I made Mala out of tinsel and bought Jajanka in a Nepali grocery store. Jajanka is made of many rounds of a white cotton thread forming a circle of about two feet in diameter and tied with a small piece of colourful cloth in order to have no ends. Jajanka symbolizes the integration of the beginning with the end. It is about creation, maintenance and fullness of life. Normally the Mala is supposed to be of Makhmali ful/Supadi ful (Globe Amaranth) as it never dries and always looks fresh.

I also bought  T-shirts for both of them.

Bhai tika process

  •  First I gave Nasala, a few drops of water, in the palm of the right hand of my brothers to throw some into the mouth and rest over the body for purification.
  • I worshipped the House-God and Yama’s Mandap with water, rice, flowers, and vermilion powder.
  • I gave water, rice, flowers, and vermilion powder to my brothers first to worship the Mandap of the House God and then the crow, then to worship their own Mandaps. The Mandap is used as a medium to present the various offerings to the self.
  • Then I put Tika made of vermillion, rice and yogurt on my brothers forehead and gave them flowers to put on their head as a blessing form God. This was followed by Mala and Jajanka around their neck.

    Putting TIka

  • Normally in Nepal, they use Ita (special long threads made using white cloth soaked in mustard oil) but here we used tea light candles instead. I gave both my brothers the candles. They  took the candle from my hand, lit them and put them on their Mandap. This light is believed to brighten the inner self and keep evil at bay.
  • Then I took some water in an Ankhura (a small pitcher for Puja) filled with oil and water and Dubo in my hand and circled around my brothers three times.

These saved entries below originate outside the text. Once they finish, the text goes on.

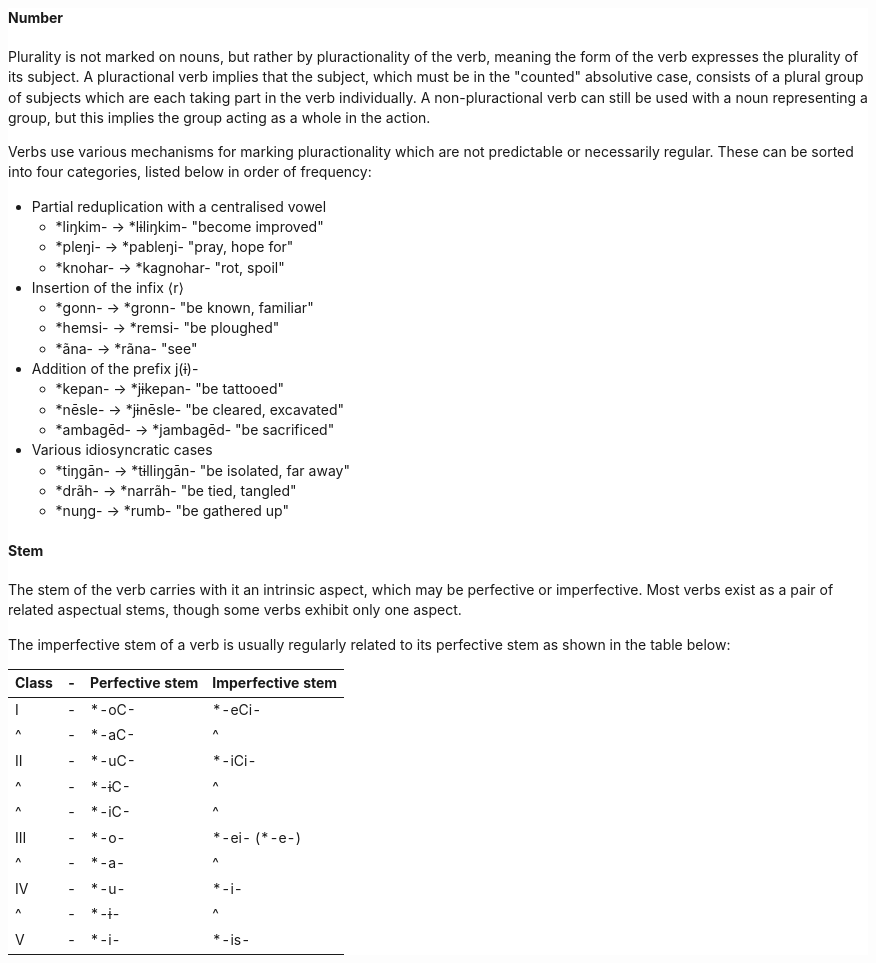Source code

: #### Number
Plurality is not marked on nouns, but rather by pluractionality of the verb, meaning the form of the verb expresses the plurality of its subject. A pluractional verb implies that the subject, which must be in the "counted" absolutive case, consists of a plural group of subjects which are each taking part in the verb individually. A non-pluractional verb can still be used with a noun representing a group, but this implies the group acting as a whole in the action.

Verbs use various mechanisms for marking pluractionality which are not predictable or necessarily regular. These can be sorted into four categories, listed below in order of frequency:
- Partial reduplication with a centralised vowel
	- \*liŋkim- → \*lɨliŋkim- "become improved"
	- \*pleŋi- → \*pableŋi- "pray, hope for"
	- \*knohar- → \*kagnohar- "rot, spoil"
- Insertion of the infix ⟨r⟩
	- \*gonn- → \*gronn- "be known, familiar"
	- \*hemsi- → \*remsi- "be ploughed"
	- \*ãna- → \*rãna- "see"
- Addition of the prefix j(ɨ)-
	- \*kepan- → \*jɨkepan- "be tattooed"
	- \*nēsle- → \*jɨnēsle- "be cleared, excavated"
	- \*ambagēd- → \*jambagēd- "be sacrificed"
- Various idiosyncratic cases
	- \*tiŋgān- → \*tɨlliŋgān- "be isolated, far away"
	- \*drãh- → \*narrãh- "be tied, tangled"
	- \*nuŋg- → \*rumb- "be gathered up"
#### Stem
The stem of the verb carries with it an intrinsic aspect, which may be perfective or imperfective. Most verbs exist as a pair of related aspectual stems, though some verbs exhibit only one aspect.

The imperfective stem of a verb is usually regularly related to its perfective stem as shown in the table below:

| Class | -   | Perfective stem | Imperfective stem |
| ----- | --- | --------------- | ----------------- |
| I     | -   | \*-oC-          | \*-eCi-           |
| ^     | -   | \*-aC-          | ^                 |
| II    | -   | \*-uC-          | \*-iCi-           |
| ^     | -   | \*-ɨC-          | ^                 |
| ^     | -   | \*-iC-          | ^                 |
| III   | -   | \*-o-           | \*-ei- (\*-e-)    |
| ^     | -   | \*-a-           | ^                 |
| IV    | -   | \*-u-           | \*-i-             |
| ^     | -   | \*-ɨ-           | ^                 |
| V     | -   | \*-i-           | \*-is-            |
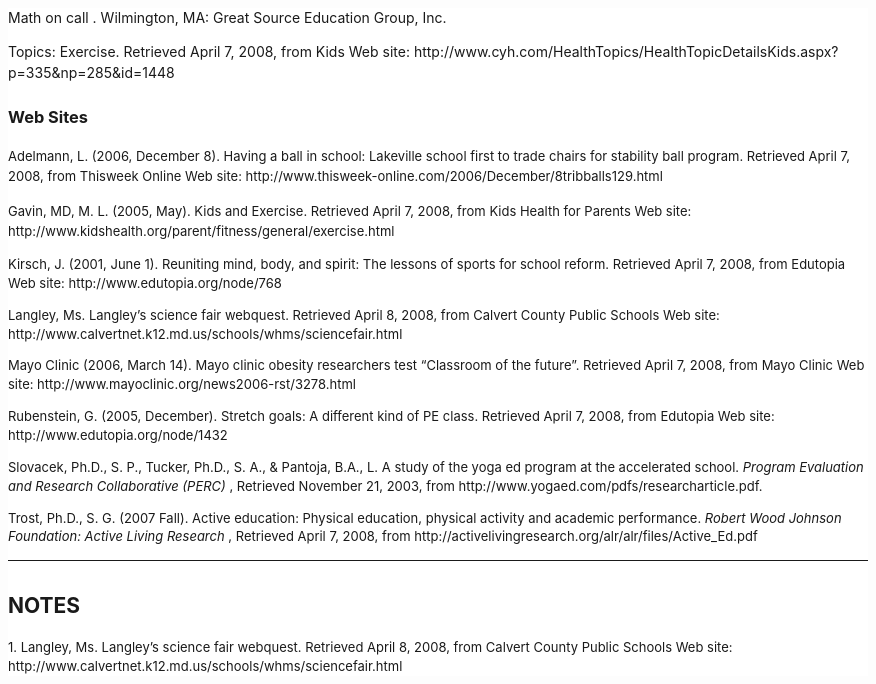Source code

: Math on call
</i>
. Wilmington, MA: Great Source Education Group, Inc.
<p>
Topics: Exercise. Retrieved April 7, 2008, from Kids Web site: http://www.cyh.com/HealthTopics/HealthTopicDetailsKids.aspx?p=335&amp;np=285&amp;id=1448
</p>
</font>
</p>
<h3>
Web Sites
</h3>
<p>
<font size="-1">
Adelmann, L. (2006, December 8). Having a ball in school: Lakeville school first to trade chairs for stability ball program. Retrieved April 7, 2008, from Thisweek Online Web site: http://www.thisweek-online.com/2006/December/8tribballs129.html
<p>
Gavin, MD, M. L. (2005, May). Kids and Exercise. Retrieved April 7, 2008, from Kids Health for Parents Web site: http://www.kidshealth.org/parent/fitness/general/exercise.html
</p>
<p>
Kirsch, J. (2001, June 1). Reuniting mind, body, and spirit: The lessons of sports for school reform. Retrieved April 7, 2008, from Edutopia Web site: http://www.edutopia.org/node/768
</p>
<p>
Langley, Ms. Langley’s science fair webquest. Retrieved April 8, 2008, from Calvert County Public Schools Web site: http://www.calvertnet.k12.md.us/schools/whms/sciencefair.html
</p>
<p>
Mayo Clinic (2006, March 14). Mayo clinic obesity researchers test “Classroom of the future”. Retrieved April 7, 2008, from Mayo Clinic Web site: http://www.mayoclinic.org/news2006-rst/3278.html
</p>
<p>
Rubenstein, G. (2005, December). Stretch goals: A different kind of PE class. Retrieved April 7, 2008, from Edutopia Web site: http://www.edutopia.org/node/1432
</p>
<p>
Slovacek, Ph.D., S. P., Tucker, Ph.D., S. A., &amp; Pantoja, B.A., L. A study of the yoga ed program at the accelerated school.
<i>
Program Evaluation and Research Collaborative (PERC)
</i>
, Retrieved November 21, 2003, from http://www.yogaed.com/pdfs/researcharticle.pdf.
</p>
<p>
Trost, Ph.D., S. G. (2007 Fall). Active education: Physical education, physical activity and academic performance.
<i>
Robert Wood Johnson Foundation: Active Living Research
</i>
, Retrieved April 7, 2008, from http://activelivingresearch.org/alr/alr/files/Active_Ed.pdf
</p>
</font>
</p>
<hr/>
<h2>
NOTES
</h2>
<font size="-1">
<dl>
<dt>
1. Langley, Ms. Langley’s science fair webquest. Retrieved April 8, 2008, from Calvert County Public Schools Web site: http://www.calvertnet.k12.md.us/schools/whms/sciencefair.html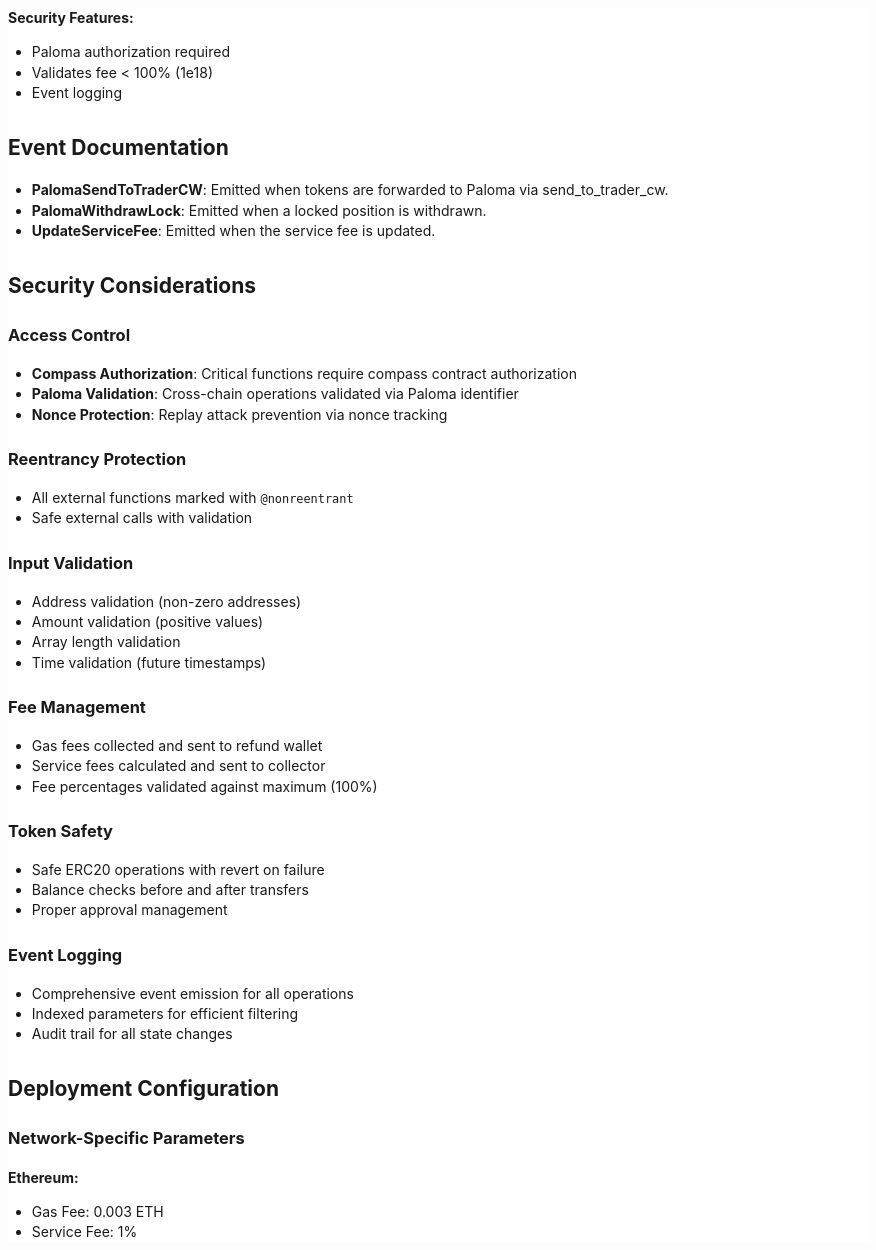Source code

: **Security Features:**
- Paloma authorization required
- Validates fee < 100% (1e18)
- Event logging

## Event Documentation

- **PalomaSendToTraderCW**: Emitted when tokens are forwarded to Paloma via send_to_trader_cw.
- **PalomaWithdrawLock**: Emitted when a locked position is withdrawn.
- **UpdateServiceFee**: Emitted when the service fee is updated.

## Security Considerations

### Access Control
- **Compass Authorization**: Critical functions require compass contract authorization
- **Paloma Validation**: Cross-chain operations validated via Paloma identifier
- **Nonce Protection**: Replay attack prevention via nonce tracking

### Reentrancy Protection
- All external functions marked with `@nonreentrant`
- Safe external calls with validation

### Input Validation
- Address validation (non-zero addresses)
- Amount validation (positive values)
- Array length validation
- Time validation (future timestamps)

### Fee Management
- Gas fees collected and sent to refund wallet
- Service fees calculated and sent to collector
- Fee percentages validated against maximum (100%)

### Token Safety
- Safe ERC20 operations with revert on failure
- Balance checks before and after transfers
- Proper approval management

### Event Logging
- Comprehensive event emission for all operations
- Indexed parameters for efficient filtering
- Audit trail for all state changes

## Deployment Configuration

### Network-Specific Parameters

**Ethereum:**
- Gas Fee: 0.003 ETH
- Service Fee: 1%
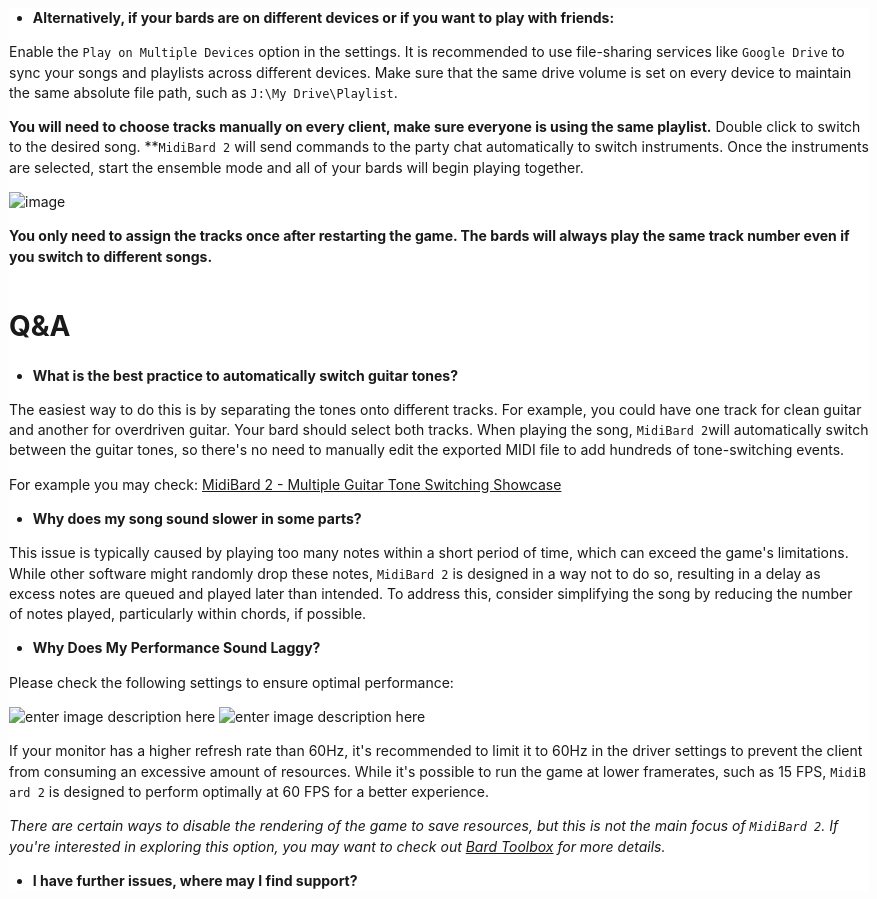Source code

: * **Alternatively, if your bards are on different devices or if you want to play with friends:**

Enable the `Play on Multiple Devices` option in the settings. It is recommended to use file-sharing services like `Google Drive` to sync your songs and playlists across different devices. Make sure that the same drive volume is set on every device to maintain the same absolute file path, such as `J:\My Drive\Playlist`.

**You will need to choose tracks manually on every client, make sure everyone is using the same playlist.** Double click to switch to the desired song. **`MidiBard 2` will send commands to the party chat automatically to switch instruments. Once the instruments are selected, start the ensemble mode and all of your bards will begin playing together.

![image](https://user-images.githubusercontent.com/1331053/224568577-e5e69146-6972-4905-a347-1195930ac496.png)

**You only need to assign the tracks once after restarting the game. The bards will always play the same track number even if you switch to different songs.**


# Q&A

* **What is the best practice to automatically switch guitar tones?**

The easiest way to do this is by separating the tones onto different tracks. For example, you could have one track for clean guitar and another for overdriven guitar. Your bard should select both tracks. When playing the song, `MidiBard 2`will automatically switch between the guitar tones, so there's no need to manually edit the exported MIDI file to add hundreds of tone-switching events.

For example you may check: [MidiBard 2 - Multiple Guitar Tone Switching Showcase](https://www.youtube.com/watch?v=PfhYo1qKrSA)

* **Why does my song sound slower in some parts?**

This issue is typically caused by playing too many notes within a short period of time, which can exceed the game's limitations. While other software might randomly drop these notes, `MidiBard 2` is designed in a way not to do so, resulting in a delay as excess notes are queued and played later than intended. To address this, consider simplifying the song by reducing the number of notes played, particularly within chords, if possible.

* **Why Does My Performance Sound Laggy?**

Please check the following settings to ensure optimal performance:

![enter image description here](https://i.imgur.com/Sjvx8Df.png)
![enter image description here](https://i.imgur.com/nYNkUUO.png)


If your monitor has a higher refresh rate than 60Hz, it's recommended to limit it to 60Hz in the driver settings to prevent the client from consuming an excessive amount of resources. While it's possible to run the game at lower framerates, such as 15 FPS, `MidiBard 2` is designed to perform optimally at 60 FPS for a better experience.

*There are certain ways to disable the rendering of the game to save resources, but this is not the main focus of `MidiBard 2`. If you're interested in exploring this option, you may want to check out [Bard Toolbox](https://github.com/BardToolbox/BardToolbox-Release) for more details.*

* **I have further issues, where may I find support?**
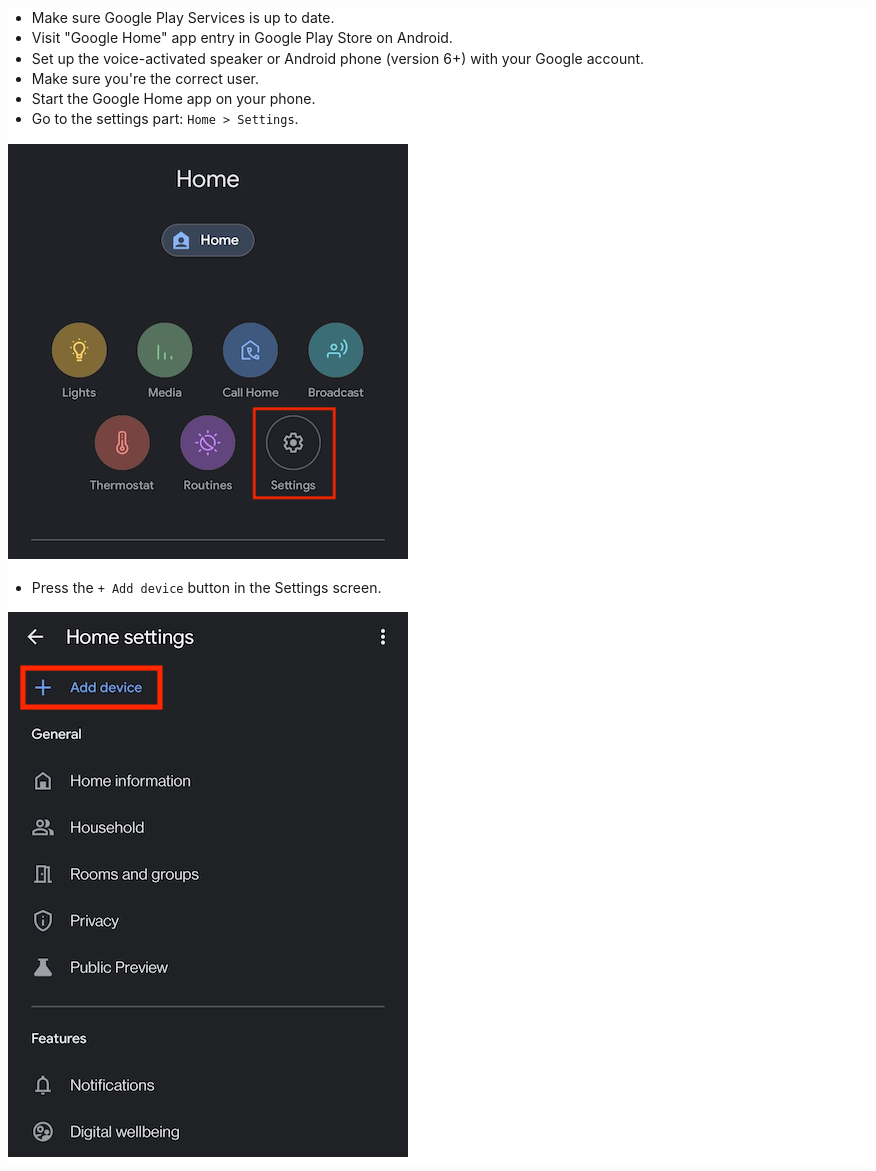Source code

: - Make sure Google Play Services is up to date.
- Visit "Google Home" app entry in Google Play Store on Android.
- Set up the voice-activated speaker or Android phone (version 6+) with your Google account.
- Make sure you're the correct user.
- Start the Google Home app on your phone.
- Go to the settings part: `Home > Settings`.

![openHAB Google App](images/Screenshot_1.png)

- Press the `+ Add device` button in the Settings screen.

![openHAB Google App](images/Screenshot_2.png)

    Making circle with oil and water

  • Then I gave them some rice and flower in their hand. Then I gave trays of Rotis, fruits, Masala, sweets and clothes to them and they had to hold them and keep them from touching the ground. Then I toke some rice and flower in my hand and showered each of them and worshipped the god within them. Only after that could they put the trays down.
  • Then my brothers put Tika on my forehead, touched my feet for my blessings and gave me the gifts they had brought for me. 
  • I gave them the Sagun . For Sagun, you put a plate of egg, Bara, meat and fish in the right hand and yogurt or alcohol in the left hand
  • Once everyone finished eating the Sagun, we used Kucho (broom) from top end of the row of Mandaps to the bottom of the row, touching each Mandpa to erase them and conclude our Bhai Tika.